Work to be completed: In the material below, find the line that contains "(fp_line (start -13.97 -1.27)" and the line that contains "(fp_line (start 17.78 -6.35)", then write out exactly those two lines and everything between them.

[Opening Task inputs section]

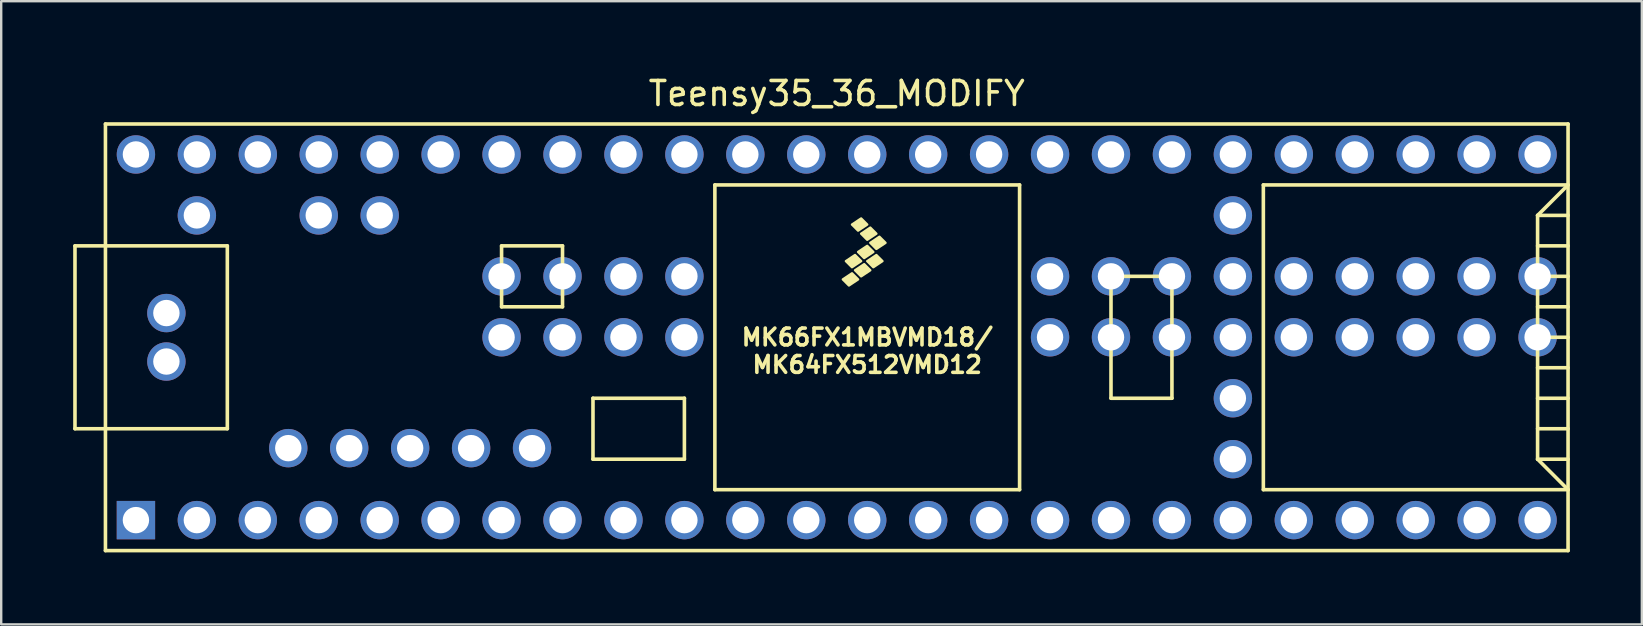
<source format=kicad_pcb>
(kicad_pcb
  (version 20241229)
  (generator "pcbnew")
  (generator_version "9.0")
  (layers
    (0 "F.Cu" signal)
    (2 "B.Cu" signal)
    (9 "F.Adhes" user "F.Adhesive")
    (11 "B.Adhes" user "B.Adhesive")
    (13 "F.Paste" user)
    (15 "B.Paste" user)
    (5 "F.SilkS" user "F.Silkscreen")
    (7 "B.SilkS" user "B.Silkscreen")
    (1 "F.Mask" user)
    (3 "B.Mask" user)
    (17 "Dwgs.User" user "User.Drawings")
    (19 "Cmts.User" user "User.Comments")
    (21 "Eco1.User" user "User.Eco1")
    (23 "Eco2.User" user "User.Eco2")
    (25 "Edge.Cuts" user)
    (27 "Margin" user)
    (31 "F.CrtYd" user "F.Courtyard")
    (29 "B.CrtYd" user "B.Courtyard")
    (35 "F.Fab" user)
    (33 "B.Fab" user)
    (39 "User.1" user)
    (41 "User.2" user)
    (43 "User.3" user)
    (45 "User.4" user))
  (footprint "Teensy35_36_MODIFY"
    (layer "F.Cu")
    (at 31.825 11.008)
    (property "Reference" "Teensy35_36_MODIFY" (at 0 -10.16 180) (layer "F.SilkS") (effects (font (size 1 1) (thickness 0.15))))
    (attr through_hole)
    (fp_line (start -31.75 -3.81) (end -30.48 -3.81) (stroke (width 0.15) (type solid)) (layer "F.SilkS"))
    (fp_line (start -31.75 3.81) (end -31.75 -3.81) (stroke (width 0.15) (type solid)) (layer "F.SilkS"))
    (fp_line (start -30.48 3.81) (end -31.75 3.81) (stroke (width 0.15) (type solid)) (layer "F.SilkS"))
    (fp_line (start -30.48 8.89) (end -30.48 -8.89) (stroke (width 0.15) (type solid)) (layer "F.SilkS"))
    (fp_line (start -30.48 8.89) (end 30.48 8.89) (stroke (width 0.15) (type solid)) (layer "F.SilkS"))
    (fp_line (start -25.4 -3.81) (end -30.48 -3.81) (stroke (width 0.15) (type solid)) (layer "F.SilkS"))
    (fp_line (start -25.4 3.81) (end -30.48 3.81) (stroke (width 0.15) (type solid)) (layer "F.SilkS"))
    (fp_line (start -25.4 3.81) (end -25.4 -3.81) (stroke (width 0.15) (type solid)) (layer "F.SilkS"))
    (fp_line (start -13.97 -3.81) (end -13.97 -1.27) (stroke (width 0.15) (type solid)) (layer "F.SilkS"))
    (fp_line (start -13.97 -1.27) (end -11.43 -1.27) (stroke (width 0.15) (type solid)) (layer "F.SilkS"))
    (fp_line (start -11.43 -3.81) (end -13.97 -3.81) (stroke (width 0.15) (type solid)) (layer "F.SilkS"))
    (fp_line (start -11.43 -1.27) (end -11.43 -3.81) (stroke (width 0.15) (type solid)) (layer "F.SilkS"))
    (fp_line (start -10.16 2.54) (end -6.35 2.54) (stroke (width 0.15) (type solid)) (layer "F.SilkS"))
    (fp_line (start -10.16 5.08) (end -10.16 2.54) (stroke (width 0.15) (type solid)) (layer "F.SilkS"))
    (fp_line (start -6.35 2.54) (end -6.35 5.08) (stroke (width 0.15) (type solid)) (layer "F.SilkS"))
    (fp_line (start -6.35 5.08) (end -10.16 5.08) (stroke (width 0.15) (type solid)) (layer "F.SilkS"))
    (fp_line (start -5.08 -6.35) (end -5.08 6.35) (stroke (width 0.15) (type solid)) (layer "F.SilkS"))
    (fp_line (start -5.08 -6.35) (end 7.62 -6.35) (stroke (width 0.15) (type solid)) (layer "F.SilkS"))
    (fp_line (start -5.08 6.35) (end 7.62 6.35) (stroke (width 0.15) (type solid)) (layer "F.SilkS"))
    (fp_line (start 7.62 6.35) (end 7.62 -6.35) (stroke (width 0.15) (type solid)) (layer "F.SilkS"))
    (fp_line (start 11.43 -2.54) (end 13.97 -2.54) (stroke (width 0.15) (type solid)) (layer "F.SilkS"))
    (fp_line (start 11.43 2.54) (end 11.43 -2.54) (stroke (width 0.15) (type solid)) (layer "F.SilkS"))
    (fp_line (start 13.97 -2.54) (end 13.97 2.54) (stroke (width 0.15) (type solid)) (layer "F.SilkS"))
    (fp_line (start 13.97 2.54) (end 11.43 2.54) (stroke (width 0.15) (type solid)) (layer "F.SilkS"))
    (fp_line (start 17.78 -6.35) (end 17.78 6.35) (stroke (width 0.15) (type solid)) (layer "F.SilkS"))
    (fp_line (start 17.78 6.35) (end 30.48 6.35) (stroke (width 0.15) (type solid)) (layer "F.SilkS"))
    (fp_line (start 29.21 -5.08) (end 30.48 -6.35) (stroke (width 0.15) (type solid)) (layer "F.SilkS"))
    (fp_line (start 29.21 -5.08) (end 30.48 -5.08) (stroke (width 0.15) (type solid)) (layer "F.SilkS"))
    (fp_line (start 29.21 -3.81) (end 30.48 -3.81) (stroke (width 0.15) (type solid)) (layer "F.SilkS"))
    (fp_line (start 29.21 -2.54) (end 30.48 -2.54) (stroke (width 0.15) (type solid)) (layer "F.SilkS"))
    (fp_line (start 29.21 -1.27) (end 30.48 -1.27) (stroke (width 0.15) (type solid)) (layer "F.SilkS"))
    (fp_line (start 29.21 0) (end 30.48 0) (stroke (width 0.15) (type solid)) (layer "F.SilkS"))
    (fp_line (start 29.21 1.27) (end 30.48 1.27) (stroke (width 0.15) (type solid)) (layer "F.SilkS"))
    (fp_line (start 29.21 2.54) (end 30.48 2.54) (stroke (width 0.15) (type solid)) (layer "F.SilkS"))
    (fp_line (start 29.21 3.81) (end 30.48 3.81) (stroke (width 0.15) (type solid)) (layer "F.SilkS"))
    (fp_line (start 29.21 5.08) (end 29.21 -5.08) (stroke (width 0.15) (type solid)) (layer "F.SilkS"))
    (fp_line (start 29.21 5.08) (end 30.48 5.08) (stroke (width 0.15) (type solid)) (layer "F.SilkS"))
    (fp_line (start 30.48 -8.89) (end -30.48 -8.89) (stroke (width 0.15) (type solid)) (layer "F.SilkS"))
    (fp_line (start 30.48 -8.89) (end 30.48 8.89) (stroke (width 0.15) (type solid)) (layer "F.SilkS"))
    (fp_line (start 30.48 -6.35) (end 17.78 -6.35) (stroke (width 0.15) (type solid)) (layer "F.SilkS"))
    (fp_line (start 30.48 6.35) (end 29.21 5.08) (stroke (width 0.15) (type solid)) (layer "F.SilkS"))
    (fp_poly (pts (xy 0.635 -2.667) (xy 0.889 -2.413) (xy 0.508 -2.159) (xy 0.254 -2.413)) (stroke (width 0.1) (type solid)) (fill yes) (layer "F.SilkS"))
    (fp_poly (pts (xy 0.762 -3.429) (xy 1.016 -3.175) (xy 0.635 -2.921) (xy 0.381 -3.175)) (stroke (width 0.1) (type solid)) (fill yes) (layer "F.SilkS"))
    (fp_poly (pts (xy 1.016 -4.953) (xy 1.27 -4.699) (xy 0.889 -4.445) (xy 0.635 -4.699)) (stroke (width 0.1) (type solid)) (fill yes) (layer "F.SilkS"))
    (fp_poly (pts (xy 1.143 -3.048) (xy 1.397 -2.794) (xy 1.016 -2.54) (xy 0.762 -2.794)) (stroke (width 0.1) (type solid)) (fill yes) (layer "F.SilkS"))
    (fp_poly (pts (xy 1.27 -3.81) (xy 1.524 -3.556) (xy 1.143 -3.302) (xy 0.889 -3.556)) (stroke (width 0.1) (type solid)) (fill yes) (layer "F.SilkS"))
    (fp_poly (pts (xy 1.397 -4.572) (xy 1.651 -4.318) (xy 1.27 -4.064) (xy 1.016 -4.318)) (stroke (width 0.1) (type solid)) (fill yes) (layer "F.SilkS"))
    (fp_poly (pts (xy 1.651 -3.429) (xy 1.905 -3.175) (xy 1.524 -2.921) (xy 1.27 -3.175)) (stroke (width 0.1) (type solid)) (fill yes) (layer "F.SilkS"))
    (fp_poly (pts (xy 1.778 -4.191) (xy 2.032 -3.937) (xy 1.651 -3.683) (xy 1.397 -3.937)) (stroke (width 0.1) (type solid)) (fill yes) (layer "F.SilkS"))
    (fp_text user "MK66FX1MBVMD18/" (at 1.27 0 180) (layer "F.SilkS") (effects (font (size 0.7 0.7) (thickness 0.15))))
    (fp_text user "MK64FX512VMD12" (at 1.27 1.143 180) (layer "F.SilkS") (effects (font (size 0.7 0.7) (thickness 0.15))))
    (pad "1" thru_hole rect (at -29.21 7.62) (size 1.6 1.6) (drill 1.1) (layers "*.Cu" "*.Mask"))
    (pad "2" thru_hole circle (at -26.67 7.62) (size 1.6 1.6) (drill 1.1) (layers "*.Cu" "*.Mask"))
    (pad "3" thru_hole circle (at -24.13 7.62) (size 1.6 1.6) (drill 1.1) (layers "*.Cu" "*.Mask"))
    (pad "4" thru_hole circle (at -21.59 7.62) (size 1.6 1.6) (drill 1.1) (layers "*.Cu" "*.Mask"))
    (pad "5" thru_hole circle (at -19.05 7.62) (size 1.6 1.6) (drill 1.1) (layers "*.Cu" "*.Mask"))
    (pad "6" thru_hole circle (at -16.51 7.62) (size 1.6 1.6) (drill 1.1) (layers "*.Cu" "*.Mask"))
    (pad "7" thru_hole circle (at -13.97 7.62) (size 1.6 1.6) (drill 1.1) (layers "*.Cu" "*.Mask"))
    (pad "8" thru_hole circle (at -11.43 7.62) (size 1.6 1.6) (drill 1.1) (layers "*.Cu" "*.Mask"))
    (pad "9" thru_hole circle (at -8.89 7.62) (size 1.6 1.6) (drill 1.1) (layers "*.Cu" "*.Mask"))
    (pad "10" thru_hole circle (at -6.35 7.62) (size 1.6 1.6) (drill 1.1) (layers "*.Cu" "*.Mask"))
    (pad "11" thru_hole circle (at -3.81 7.62) (size 1.6 1.6) (drill 1.1) (layers "*.Cu" "*.Mask"))
    (pad "12" thru_hole circle (at -1.27 7.62) (size 1.6 1.6) (drill 1.1) (layers "*.Cu" "*.Mask"))
    (pad "13" thru_hole circle (at 1.27 7.62) (size 1.6 1.6) (drill 1.1) (layers "*.Cu" "*.Mask"))
    (pad "14" thru_hole circle (at 3.81 7.62) (size 1.6 1.6) (drill 1.1) (layers "*.Cu" "*.Mask"))
    (pad "15" thru_hole circle (at 6.35 7.62) (size 1.6 1.6) (drill 1.1) (layers "*.Cu" "*.Mask"))
    (pad "16" thru_hole circle (at 8.89 7.62) (size 1.6 1.6) (drill 1.1) (layers "*.Cu" "*.Mask"))
    (pad "17" thru_hole circle (at 11.43 7.62) (size 1.6 1.6) (drill 1.1) (layers "*.Cu" "*.Mask"))
    (pad "18" thru_hole circle (at 13.97 7.62) (size 1.6 1.6) (drill 1.1) (layers "*.Cu" "*.Mask"))
    (pad "19" thru_hole circle (at 16.51 7.62) (size 1.6 1.6) (drill 1.1) (layers "*.Cu" "*.Mask"))
    (pad "20" thru_hole circle (at 19.05 7.62) (size 1.6 1.6) (drill 1.1) (layers "*.Cu" "*.Mask"))
    (pad "21" thru_hole circle (at 21.59 7.62) (size 1.6 1.6) (drill 1.1) (layers "*.Cu" "*.Mask"))
    (pad "22" thru_hole circle (at 24.13 7.62) (size 1.6 1.6) (drill 1.1) (layers "*.Cu" "*.Mask"))
    (pad "23" thru_hole circle (at 26.67 7.62) (size 1.6 1.6) (drill 1.1) (layers "*.Cu" "*.Mask"))
    (pad "24" thru_hole circle (at 29.21 7.62) (size 1.6 1.6) (drill 1.1) (layers "*.Cu" "*.Mask"))
    (pad "25" thru_hole circle (at 16.51 5.08) (size 1.6 1.6) (drill 1.1) (layers "*.Cu" "*.Mask"))
    (pad "26" thru_hole circle (at 16.51 2.54) (size 1.6 1.6) (drill 1.1) (layers "*.Cu" "*.Mask"))
    (pad "27" thru_hole circle (at 16.51 0) (size 1.6 1.6) (drill 1.1) (layers "*.Cu" "*.Mask"))
    (pad "28" thru_hole circle (at 16.51 -2.54) (size 1.6 1.6) (drill 1.1) (layers "*.Cu" "*.Mask"))
    (pad "29" thru_hole circle (at 16.51 -5.08) (size 1.6 1.6) (drill 1.1) (layers "*.Cu" "*.Mask"))
    (pad "30" thru_hole circle (at 29.21 -7.62) (size 1.6 1.6) (drill 1.1) (layers "*.Cu" "*.Mask"))
    (pad "31" thru_hole circle (at 26.67 -7.62) (size 1.6 1.6) (drill 1.1) (layers "*.Cu" "*.Mask"))
    (pad "32" thru_hole circle (at 24.13 -7.62) (size 1.6 1.6) (drill 1.1) (layers "*.Cu" "*.Mask"))
    (pad "33" thru_hole circle (at 21.59 -7.62) (size 1.6 1.6) (drill 1.1) (layers "*.Cu" "*.Mask"))
    (pad "34" thru_hole circle (at 19.05 -7.62) (size 1.6 1.6) (drill 1.1) (layers "*.Cu" "*.Mask"))
    (pad "35" thru_hole circle (at 16.51 -7.62) (size 1.6 1.6) (drill 1.1) (layers "*.Cu" "*.Mask"))
    (pad "36" thru_hole circle (at 13.97 -7.62) (size 1.6 1.6) (drill 1.1) (layers "*.Cu" "*.Mask"))
    (pad "37" thru_hole circle (at 11.43 -7.62) (size 1.6 1.6) (drill 1.1) (layers "*.Cu" "*.Mask"))
    (pad "38" thru_hole circle (at 8.89 -7.62) (size 1.6 1.6) (drill 1.1) (layers "*.Cu" "*.Mask"))
    (pad "39" thru_hole circle (at 6.35 -7.62) (size 1.6 1.6) (drill 1.1) (layers "*.Cu" "*.Mask"))
    (pad "40" thru_hole circle (at 3.81 -7.62) (size 1.6 1.6) (drill 1.1) (layers "*.Cu" "*.Mask"))
    (pad "41" thru_hole circle (at 1.27 -7.62) (size 1.6 1.6) (drill 1.1) (layers "*.Cu" "*.Mask"))
    (pad "42" thru_hole circle (at -1.27 -7.62) (size 1.6 1.6) (drill 1.1) (layers "*.Cu" "*.Mask"))
    (pad "43" thru_hole circle (at -3.81 -7.62) (size 1.6 1.6) (drill 1.1) (layers "*.Cu" "*.Mask"))
    (pad "44" thru_hole circle (at -6.35 -7.62) (size 1.6 1.6) (drill 1.1) (layers "*.Cu" "*.Mask"))
    (pad "45" thru_hole circle (at -8.89 -7.62) (size 1.6 1.6) (drill 1.1) (layers "*.Cu" "*.Mask"))
    (pad "46" thru_hole circle (at -11.43 -7.62) (size 1.6 1.6) (drill 1.1) (layers "*.Cu" "*.Mask"))
    (pad "47" thru_hole circle (at -13.97 -7.62) (size 1.6 1.6) (drill 1.1) (layers "*.Cu" "*.Mask"))
    (pad "48" thru_hole circle (at -16.51 -7.62) (size 1.6 1.6) (drill 1.1) (layers "*.Cu" "*.Mask"))
    (pad "49" thru_hole circle (at -19.05 -7.62) (size 1.6 1.6) (drill 1.1) (layers "*.Cu" "*.Mask"))
    (pad "50" thru_hole circle (at -21.59 -7.62) (size 1.6 1.6) (drill 1.1) (layers "*.Cu" "*.Mask"))
    (pad "51" thru_hole circle (at -24.13 -7.62) (size 1.6 1.6) (drill 1.1) (layers "*.Cu" "*.Mask"))
    (pad "52" thru_hole circle (at -26.67 -7.62) (size 1.6 1.6) (drill 1.1) (layers "*.Cu" "*.Mask"))
    (pad "53" thru_hole circle (at -29.21 -7.62) (size 1.6 1.6) (drill 1.1) (layers "*.Cu" "*.Mask"))
    (pad "54" thru_hole circle (at -26.67 -5.08) (size 1.6 1.6) (drill 1.1) (layers "*.Cu" "*.Mask"))
    (pad "55" thru_hole circle (at -21.59 -5.08) (size 1.6 1.6) (drill 1.1) (layers "*.Cu" "*.Mask"))
    (pad "56" thru_hole circle (at -19.05 -5.08) (size 1.6 1.6) (drill 1.1) (layers "*.Cu" "*.Mask"))
    (pad "58" thru_hole circle (at -22.86 4.62) (size 1.6 1.6) (drill 1.1) (layers "*.Cu" "*.Mask"))
    (pad "59" thru_hole circle (at -20.32 4.62) (size 1.6 1.6) (drill 1.1) (layers "*.Cu" "*.Mask"))
    (pad "60" thru_hole circle (at -17.78 4.62) (size 1.6 1.6) (drill 1.1) (layers "*.Cu" "*.Mask"))
    (pad "61" thru_hole circle (at -15.24 4.62) (size 1.6 1.6) (drill 1.1) (layers "*.Cu" "*.Mask"))
    (pad "62" thru_hole circle (at -12.7 4.62) (size 1.6 1.6) (drill 1.1) (layers "*.Cu" "*.Mask"))
    (pad "63" thru_hole circle (at -13.97 0) (size 1.6 1.6) (drill 1.1) (layers "*.Cu" "*.Mask"))
    (pad "64" thru_hole circle (at -11.43 0) (size 1.6 1.6) (drill 1.1) (layers "*.Cu" "*.Mask"))
    (pad "65" thru_hole circle (at -8.89 0) (size 1.6 1.6) (drill 1.1) (layers "*.Cu" "*.Mask"))
    (pad "66" thru_hole circle (at -6.35 0) (size 1.6 1.6) (drill 1.1) (layers "*.Cu" "*.Mask"))
    (pad "67" thru_hole circle (at 8.89 0) (size 1.6 1.6) (drill 1.1) (layers "*.Cu" "*.Mask"))
    (pad "68" thru_hole circle (at 11.43 0) (size 1.6 1.6) (drill 1.1) (layers "*.Cu" "*.Mask"))
    (pad "69" thru_hole circle (at 13.97 0) (size 1.6 1.6) (drill 1.1) (layers "*.Cu" "*.Mask"))
    (pad "70" thru_hole circle (at 19.05 0) (size 1.6 1.6) (drill 1.1) (layers "*.Cu" "*.Mask"))
    (pad "71" thru_hole circle (at 21.59 0) (size 1.6 1.6) (drill 1.1) (layers "*.Cu" "*.Mask"))
    (pad "72" thru_hole circle (at 24.13 0) (size 1.6 1.6) (drill 1.1) (layers "*.Cu" "*.Mask"))
    (pad "73" thru_hole circle (at 26.67 0) (size 1.6 1.6) (drill 1.1) (layers "*.Cu" "*.Mask"))
    (pad "74" thru_hole circle (at 29.21 0) (size 1.6 1.6) (drill 1.1) (layers "*.Cu" "*.Mask"))
    (pad "75" thru_hole circle (at 29.21 -2.54) (size 1.6 1.6) (drill 1.1) (layers "*.Cu" "*.Mask"))
    (pad "76" thru_hole circle (at 26.67 -2.54) (size 1.6 1.6) (drill 1.1) (layers "*.Cu" "*.Mask"))
    (pad "77" thru_hole circle (at 24.13 -2.54) (size 1.6 1.6) (drill 1.1) (layers "*.Cu" "*.Mask"))
    (pad "78" thru_hole circle (at 21.59 -2.54) (size 1.6 1.6) (drill 1.1) (layers "*.Cu" "*.Mask"))
    (pad "79" thru_hole circle (at 19.05 -2.54) (size 1.6 1.6) (drill 1.1) (layers "*.Cu" "*.Mask"))
    (pad "80" thru_hole circle (at 13.97 -2.54) (size 1.6 1.6) (drill 1.1) (layers "*.Cu" "*.Mask"))
    (pad "81" thru_hole circle (at 11.43 -2.54) (size 1.6 1.6) (drill 1.1) (layers "*.Cu" "*.Mask"))
    (pad "82" thru_hole circle (at 8.89 -2.54) (size 1.6 1.6) (drill 1.1) (layers "*.Cu" "*.Mask"))
    (pad "83" thru_hole circle (at -6.35 -2.54) (size 1.6 1.6) (drill 1.1) (layers "*.Cu" "*.Mask"))
    (pad "84" thru_hole circle (at -8.89 -2.54) (size 1.6 1.6) (drill 1.1) (layers "*.Cu" "*.Mask"))
    (pad "85" thru_hole circle (at -11.43 -2.54) (size 1.6 1.6) (drill 1.1) (layers "*.Cu" "*.Mask"))
    (pad "86" thru_hole circle (at -13.97 -2.54) (size 1.6 1.6) (drill 1.1) (layers "*.Cu" "*.Mask"))
    (pad "87" thru_hole circle (at -27.94 -1.01) (size 1.6 1.6) (drill 1.1) (layers "*.Cu" "*.Mask"))
    (pad "88" thru_hole circle (at -27.94 1.01) (size 1.6 1.6) (drill 1.1) (layers "*.Cu" "*.Mask")))
  (gr_rect
    (start -3 -3)
    (end 65.38 22.973)
    (stroke (width 0.1) (type default))
    (fill no)
    (layer "Edge.Cuts")))
</source>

[Closing Task inputs section]

Result of the exercise:
    (fp_line (start -13.97 -1.27) (end -11.43 -1.27) (stroke (width 0.15) (type solid)) (layer "F.SilkS"))
    (fp_line (start -11.43 -3.81) (end -13.97 -3.81) (stroke (width 0.15) (type solid)) (layer "F.SilkS"))
    (fp_line (start -11.43 -1.27) (end -11.43 -3.81) (stroke (width 0.15) (type solid)) (layer "F.SilkS"))
    (fp_line (start -10.16 2.54) (end -6.35 2.54) (stroke (width 0.15) (type solid)) (layer "F.SilkS"))
    (fp_line (start -10.16 5.08) (end -10.16 2.54) (stroke (width 0.15) (type solid)) (layer "F.SilkS"))
    (fp_line (start -6.35 2.54) (end -6.35 5.08) (stroke (width 0.15) (type solid)) (layer "F.SilkS"))
    (fp_line (start -6.35 5.08) (end -10.16 5.08) (stroke (width 0.15) (type solid)) (layer "F.SilkS"))
    (fp_line (start -5.08 -6.35) (end -5.08 6.35) (stroke (width 0.15) (type solid)) (layer "F.SilkS"))
    (fp_line (start -5.08 -6.35) (end 7.62 -6.35) (stroke (width 0.15) (type solid)) (layer "F.SilkS"))
    (fp_line (start -5.08 6.35) (end 7.62 6.35) (stroke (width 0.15) (type solid)) (layer "F.SilkS"))
    (fp_line (start 7.62 6.35) (end 7.62 -6.35) (stroke (width 0.15) (type solid)) (layer "F.SilkS"))
    (fp_line (start 11.43 -2.54) (end 13.97 -2.54) (stroke (width 0.15) (type solid)) (layer "F.SilkS"))
    (fp_line (start 11.43 2.54) (end 11.43 -2.54) (stroke (width 0.15) (type solid)) (layer "F.SilkS"))
    (fp_line (start 13.97 -2.54) (end 13.97 2.54) (stroke (width 0.15) (type solid)) (layer "F.SilkS"))
    (fp_line (start 13.97 2.54) (end 11.43 2.54) (stroke (width 0.15) (type solid)) (layer "F.SilkS"))
    (fp_line (start 17.78 -6.35) (end 17.78 6.35) (stroke (width 0.15) (type solid)) (layer "F.SilkS"))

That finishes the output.